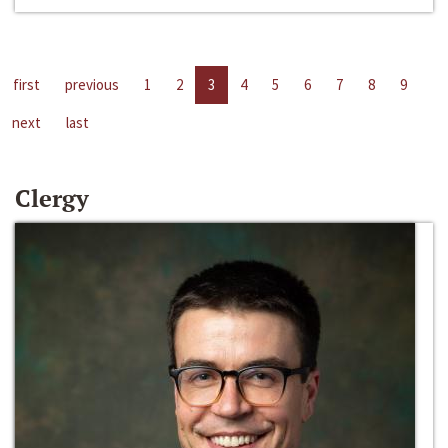
first
previous
1
2
3
4
5
6
7
8
9
next
last
Clergy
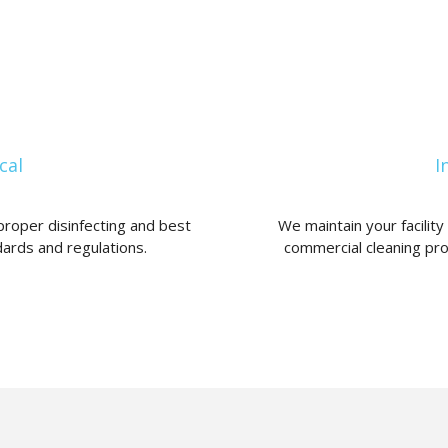
cal
I
proper disinfecting and best
We maintain your facilit
ards and regulations.
commercial cleaning pr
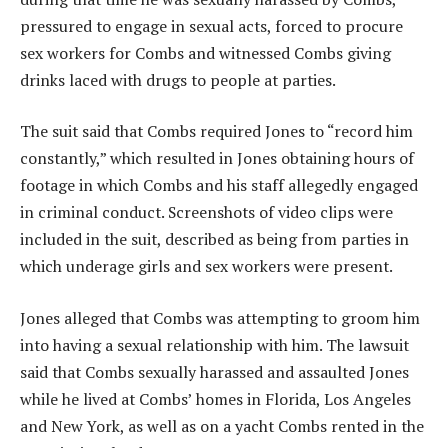
pressured to engage in sexual acts, forced to procure
sex workers for Combs and witnessed Combs giving
drinks laced with drugs to people at parties.
The suit said that Combs required Jones to “record him
constantly,” which resulted in Jones obtaining hours of
footage in which Combs and his staff allegedly engaged
in criminal conduct. Screenshots of video clips were
included in the suit, described as being from parties in
which underage girls and sex workers were present.
Jones alleged that Combs was attempting to groom him
into having a sexual relationship with him. The lawsuit
said that Combs sexually harassed and assaulted Jones
while he lived at Combs’ homes in Florida, Los Angeles
and New York, as well as on a yacht Combs rented in the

◆ ◆ ◆ ◆ ◆ ◆ ◆

> **Your objective**: Starting at the top of the listing above, reproduce each line up to and including the one with "said that Combs sexually"; omit the pictures.

> **Exercise output**:
first
previous
1
2
3
4
5
6
7
8
9
next
last
Clergy
cal
I
proper disinfecting and best
We maintain your facilit
ards and regulations.
commercial cleaning pr
pressured to engage in sexual acts, forced to procure
sex workers for Combs and witnessed Combs giving
drinks laced with drugs to people at parties.
The suit said that Combs required Jones to “record him
constantly,” which resulted in Jones obtaining hours of
footage in which Combs and his staff allegedly engaged
in criminal conduct. Screenshots of video clips were
included in the suit, described as being from parties in
which underage girls and sex workers were present.
Jones alleged that Combs was attempting to groom him
into having a sexual relationship with him. The lawsuit
said that Combs sexually harassed and assaulted Jones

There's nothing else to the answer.